++++ Excerpted passage
7. The Roman Government
So far as true history can guess, the Romans really did have kings and drove them out,
but there are signs that, though Porsena was a real king, the war was not so honorable to
the Romans as they said, for he took the city and made them give up all their weapons to
him, leaving them nothing but their tools for husbandry. But they liked to forget their
misfortunes.
The older Roman families were called patricians, or fathers, and thought all rights to
govern belonged to them. Settlers who came in later were called plebeians, or the people,
and at first had no rights at all, for all the land belonged to the patricians, and the only
way for the plebeians to get anything done for them was to become hangers-on—or, as
they called it, clients—of some patrician who took care of their interests. There was a
council of patricians called the Senate, chosen among themselves, and also containing by
right all who had been chief magistrates. The whole assembly of the patricians was called
the Comitia. They, as has been said before, fought on horseback, while the plebeians
fought on foot; but out of the rich plebeians a body was formed called the knights, who
also used horses, and wore gold rings like the patricians.
++++++++
Challenge A ▸ In the passage on Roman government, what was the whole assembly of the patricians called?
Challenge B ▸ Please continue the passage on Roman government from its final sentence.
The entries that come next have no connection to the passage on Roman government.
++++ Supplied data
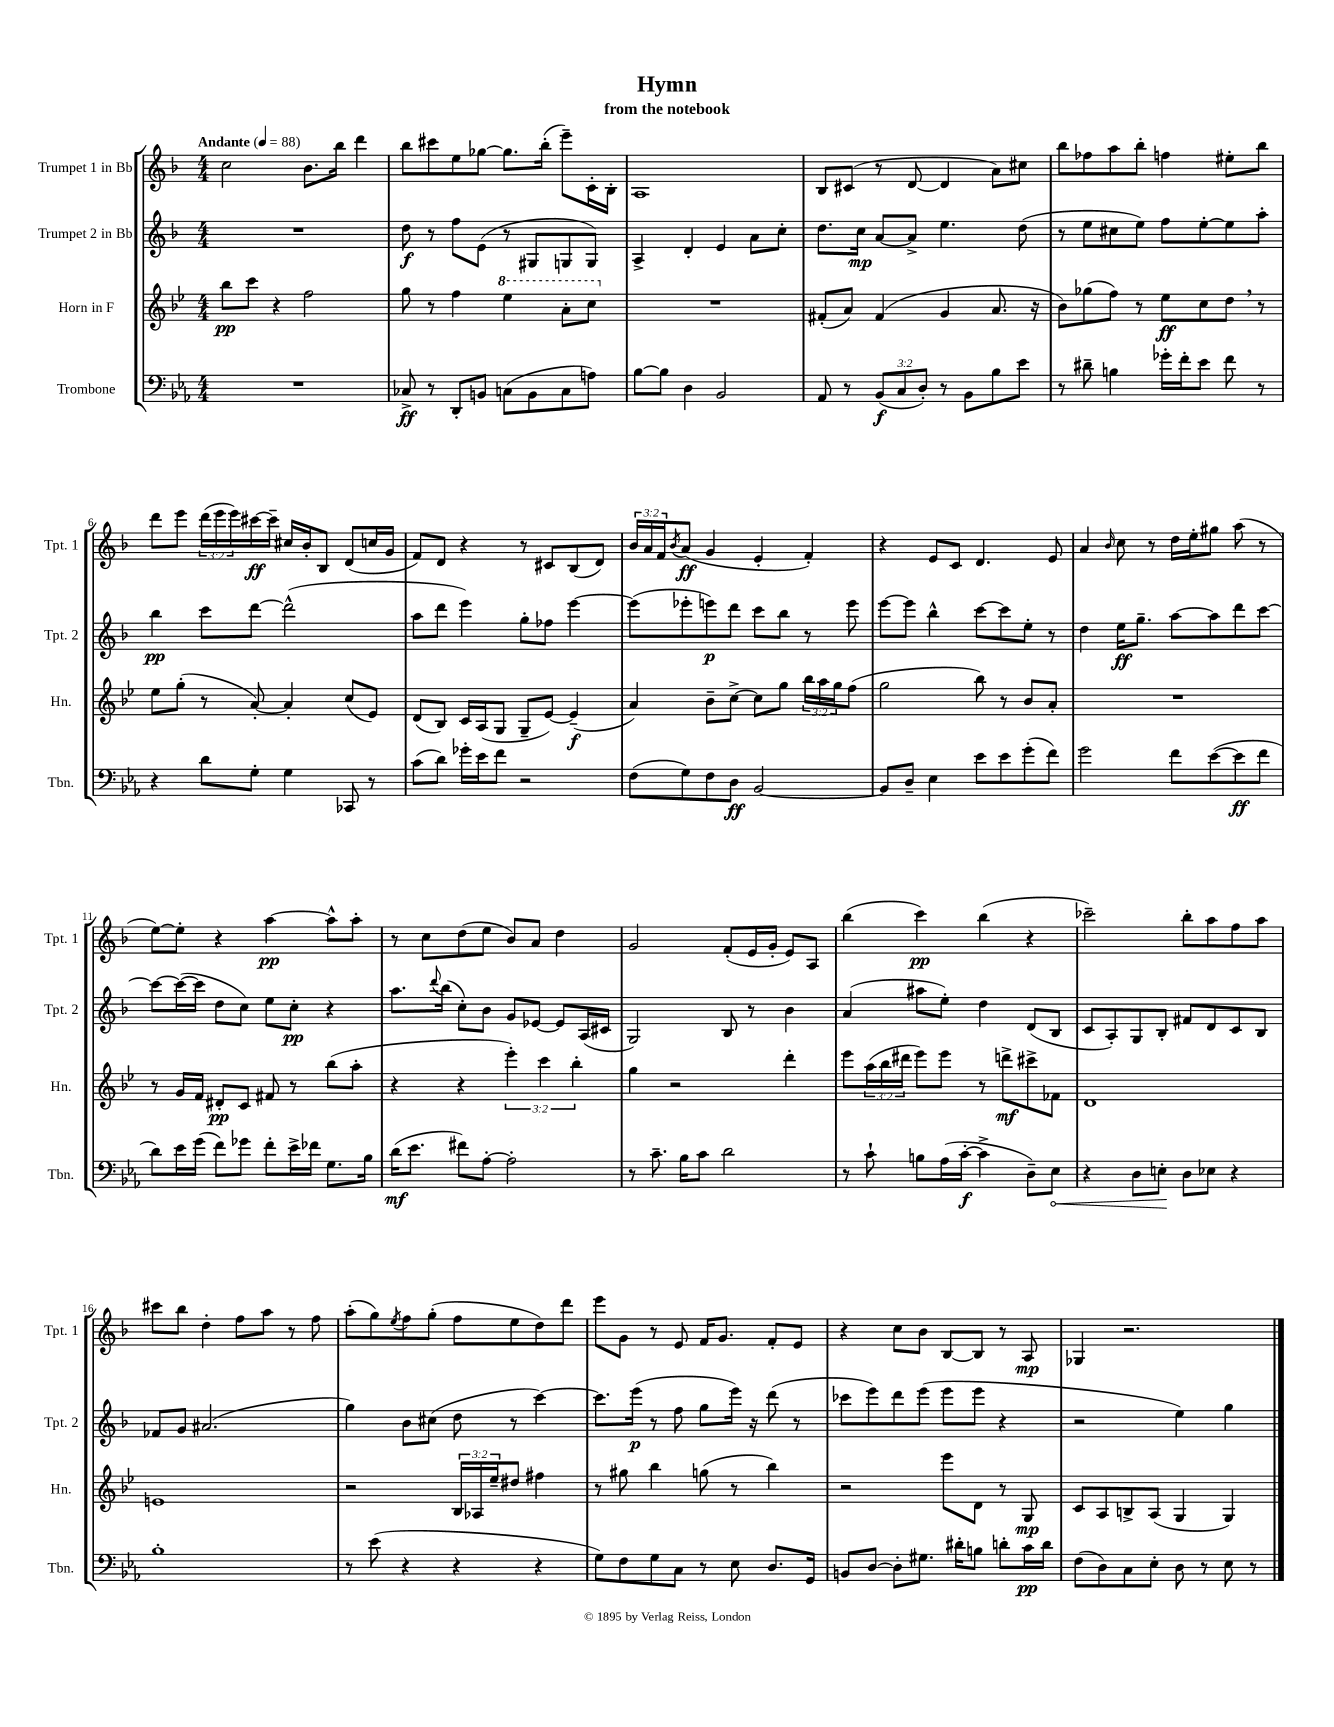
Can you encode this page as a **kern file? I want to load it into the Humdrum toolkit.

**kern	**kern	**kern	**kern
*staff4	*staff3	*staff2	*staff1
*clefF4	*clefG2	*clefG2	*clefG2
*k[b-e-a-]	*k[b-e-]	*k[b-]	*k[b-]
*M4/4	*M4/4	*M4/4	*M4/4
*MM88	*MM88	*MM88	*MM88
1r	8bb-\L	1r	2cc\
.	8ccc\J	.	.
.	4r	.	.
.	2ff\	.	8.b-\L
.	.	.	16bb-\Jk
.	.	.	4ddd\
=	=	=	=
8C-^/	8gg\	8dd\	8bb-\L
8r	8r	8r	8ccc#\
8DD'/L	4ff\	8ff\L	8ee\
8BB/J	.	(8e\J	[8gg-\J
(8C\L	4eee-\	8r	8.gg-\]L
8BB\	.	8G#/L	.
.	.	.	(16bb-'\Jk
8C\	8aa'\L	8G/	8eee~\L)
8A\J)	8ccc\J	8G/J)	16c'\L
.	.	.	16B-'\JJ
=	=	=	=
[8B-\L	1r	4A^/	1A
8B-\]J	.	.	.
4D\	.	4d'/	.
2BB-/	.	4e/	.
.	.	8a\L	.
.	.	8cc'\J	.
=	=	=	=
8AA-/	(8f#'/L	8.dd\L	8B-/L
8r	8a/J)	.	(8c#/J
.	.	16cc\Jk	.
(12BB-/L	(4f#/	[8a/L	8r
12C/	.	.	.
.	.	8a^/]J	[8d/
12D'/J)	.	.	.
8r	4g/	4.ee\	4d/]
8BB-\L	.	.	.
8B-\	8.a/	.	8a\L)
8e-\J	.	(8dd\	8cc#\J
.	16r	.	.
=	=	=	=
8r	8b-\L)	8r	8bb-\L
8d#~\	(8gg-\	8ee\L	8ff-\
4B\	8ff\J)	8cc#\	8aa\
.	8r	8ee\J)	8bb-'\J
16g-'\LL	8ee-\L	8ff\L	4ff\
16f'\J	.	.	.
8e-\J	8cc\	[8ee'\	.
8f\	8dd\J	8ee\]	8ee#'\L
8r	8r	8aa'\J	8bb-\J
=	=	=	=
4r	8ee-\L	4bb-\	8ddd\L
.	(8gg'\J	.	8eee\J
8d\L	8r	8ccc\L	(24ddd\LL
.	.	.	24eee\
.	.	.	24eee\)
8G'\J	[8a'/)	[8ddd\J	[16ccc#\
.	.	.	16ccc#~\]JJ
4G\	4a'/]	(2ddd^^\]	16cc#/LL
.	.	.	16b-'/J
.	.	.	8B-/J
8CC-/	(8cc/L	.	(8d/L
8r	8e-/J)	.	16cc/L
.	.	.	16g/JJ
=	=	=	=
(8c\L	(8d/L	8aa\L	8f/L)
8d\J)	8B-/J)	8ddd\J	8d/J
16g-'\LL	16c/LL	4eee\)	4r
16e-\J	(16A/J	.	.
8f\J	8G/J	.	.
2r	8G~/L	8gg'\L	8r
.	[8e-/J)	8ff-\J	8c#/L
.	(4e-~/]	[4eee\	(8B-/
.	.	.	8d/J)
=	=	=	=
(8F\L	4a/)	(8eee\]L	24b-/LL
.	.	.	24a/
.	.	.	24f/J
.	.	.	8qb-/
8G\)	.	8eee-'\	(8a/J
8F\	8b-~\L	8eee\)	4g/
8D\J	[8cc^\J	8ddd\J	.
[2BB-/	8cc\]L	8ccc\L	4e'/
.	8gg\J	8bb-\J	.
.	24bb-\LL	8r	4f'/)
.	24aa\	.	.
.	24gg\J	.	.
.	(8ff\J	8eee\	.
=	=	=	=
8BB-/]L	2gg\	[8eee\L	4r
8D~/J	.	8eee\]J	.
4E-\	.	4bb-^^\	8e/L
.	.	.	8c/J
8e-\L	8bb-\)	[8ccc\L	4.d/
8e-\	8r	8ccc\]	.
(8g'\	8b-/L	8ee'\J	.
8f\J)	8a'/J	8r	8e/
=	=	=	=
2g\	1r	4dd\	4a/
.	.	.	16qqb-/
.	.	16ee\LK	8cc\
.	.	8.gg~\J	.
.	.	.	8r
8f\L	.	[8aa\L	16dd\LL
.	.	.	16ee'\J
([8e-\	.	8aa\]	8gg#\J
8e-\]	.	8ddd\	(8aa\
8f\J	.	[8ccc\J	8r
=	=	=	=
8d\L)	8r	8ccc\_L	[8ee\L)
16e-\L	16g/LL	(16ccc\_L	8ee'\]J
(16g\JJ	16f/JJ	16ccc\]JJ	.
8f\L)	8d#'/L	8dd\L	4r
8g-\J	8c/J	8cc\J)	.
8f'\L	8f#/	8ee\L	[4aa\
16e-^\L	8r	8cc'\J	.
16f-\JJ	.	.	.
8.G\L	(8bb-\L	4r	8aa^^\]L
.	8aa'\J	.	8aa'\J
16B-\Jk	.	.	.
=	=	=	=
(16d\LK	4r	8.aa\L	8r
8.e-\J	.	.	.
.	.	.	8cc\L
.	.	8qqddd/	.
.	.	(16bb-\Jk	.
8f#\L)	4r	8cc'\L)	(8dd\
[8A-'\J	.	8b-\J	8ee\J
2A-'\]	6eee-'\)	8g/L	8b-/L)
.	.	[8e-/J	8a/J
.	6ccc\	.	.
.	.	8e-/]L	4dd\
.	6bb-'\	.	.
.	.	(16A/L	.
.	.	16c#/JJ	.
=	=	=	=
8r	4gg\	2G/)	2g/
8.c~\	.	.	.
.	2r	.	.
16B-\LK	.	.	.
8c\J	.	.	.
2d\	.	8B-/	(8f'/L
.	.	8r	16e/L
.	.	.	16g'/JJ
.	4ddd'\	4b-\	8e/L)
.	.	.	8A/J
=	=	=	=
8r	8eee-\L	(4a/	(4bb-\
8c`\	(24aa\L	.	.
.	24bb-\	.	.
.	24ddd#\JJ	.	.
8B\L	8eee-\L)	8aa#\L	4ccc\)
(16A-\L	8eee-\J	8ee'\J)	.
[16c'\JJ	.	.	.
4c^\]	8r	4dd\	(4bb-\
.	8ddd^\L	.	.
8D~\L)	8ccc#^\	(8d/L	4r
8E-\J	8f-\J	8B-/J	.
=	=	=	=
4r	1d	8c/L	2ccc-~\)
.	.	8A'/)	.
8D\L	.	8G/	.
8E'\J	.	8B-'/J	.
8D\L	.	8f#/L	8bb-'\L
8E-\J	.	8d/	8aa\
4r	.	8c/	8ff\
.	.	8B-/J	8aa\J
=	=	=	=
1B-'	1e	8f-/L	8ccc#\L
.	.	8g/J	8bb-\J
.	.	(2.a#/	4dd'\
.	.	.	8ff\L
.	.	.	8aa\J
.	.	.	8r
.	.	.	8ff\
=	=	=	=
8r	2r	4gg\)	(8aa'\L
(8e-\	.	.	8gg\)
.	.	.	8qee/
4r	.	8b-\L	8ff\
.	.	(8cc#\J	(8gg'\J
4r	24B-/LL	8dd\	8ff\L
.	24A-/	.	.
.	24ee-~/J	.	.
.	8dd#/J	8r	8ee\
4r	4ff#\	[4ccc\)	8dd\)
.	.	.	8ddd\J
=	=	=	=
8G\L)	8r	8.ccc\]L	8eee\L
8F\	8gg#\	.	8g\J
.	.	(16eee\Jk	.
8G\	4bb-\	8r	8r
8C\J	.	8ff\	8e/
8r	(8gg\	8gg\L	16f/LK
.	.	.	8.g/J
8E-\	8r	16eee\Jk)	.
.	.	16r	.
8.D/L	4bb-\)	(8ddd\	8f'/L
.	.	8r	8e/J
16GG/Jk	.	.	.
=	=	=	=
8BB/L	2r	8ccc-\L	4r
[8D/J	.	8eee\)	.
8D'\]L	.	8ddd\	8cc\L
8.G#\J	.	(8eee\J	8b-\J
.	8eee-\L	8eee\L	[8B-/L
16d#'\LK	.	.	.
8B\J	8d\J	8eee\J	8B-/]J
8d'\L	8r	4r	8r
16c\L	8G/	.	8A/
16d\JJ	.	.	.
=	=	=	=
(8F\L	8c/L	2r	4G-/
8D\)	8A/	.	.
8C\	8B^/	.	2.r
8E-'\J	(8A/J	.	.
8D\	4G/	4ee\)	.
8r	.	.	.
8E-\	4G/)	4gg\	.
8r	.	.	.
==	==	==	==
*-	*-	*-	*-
++++++++
Task result A ▸ It was called the Comitia.

Task result B ▸
But the plebeians were always trying not to be left out of everything. By and by, they said
under Servius Tullius, the city was divided into six quarters, and all the families living in
them into six tribes, each of which had a tribune to watch over it, bring up the number of
its men, and lead them to battle. Another division of the citizens, both patrician and
plebeian, was made every five years. They were all counted and numbered and divided
off into centuries according to their wealth. Then these centuries, or hundreds, had votes,
by the persons they chose, when it was a question of peace or war. Their meeting was
called the Comitia; but as there were more patrician centuries than plebeian ones, the
patricians still had much more power. Besides, the Senate and all the magistrates were in
those days always patricians. These magistrates were chosen every year. There were two
consuls, who were like kings for the time, only that they wore no crowns; they had purple
robes, and sat in chairs ornamented with ivory, and they were always attended by lictors,
who carried bundles of rods tied round an axe—the first for scourging, the second for
beheading. There were under them two prætors, or judges, who tried offences; two
quæstors, who attended to the public buildings; and two censors, who had to look after
the numbering and registering of the people in their tribes and centuries. The consuls in
general commanded the army, but sometimes, when there was a great need, one single
leader was chosen and was called dictator. Sometimes a dictator was chosen merely to
fulfil an omen, by driving a nail into the head of the great statue of Jupiter in the Capitol.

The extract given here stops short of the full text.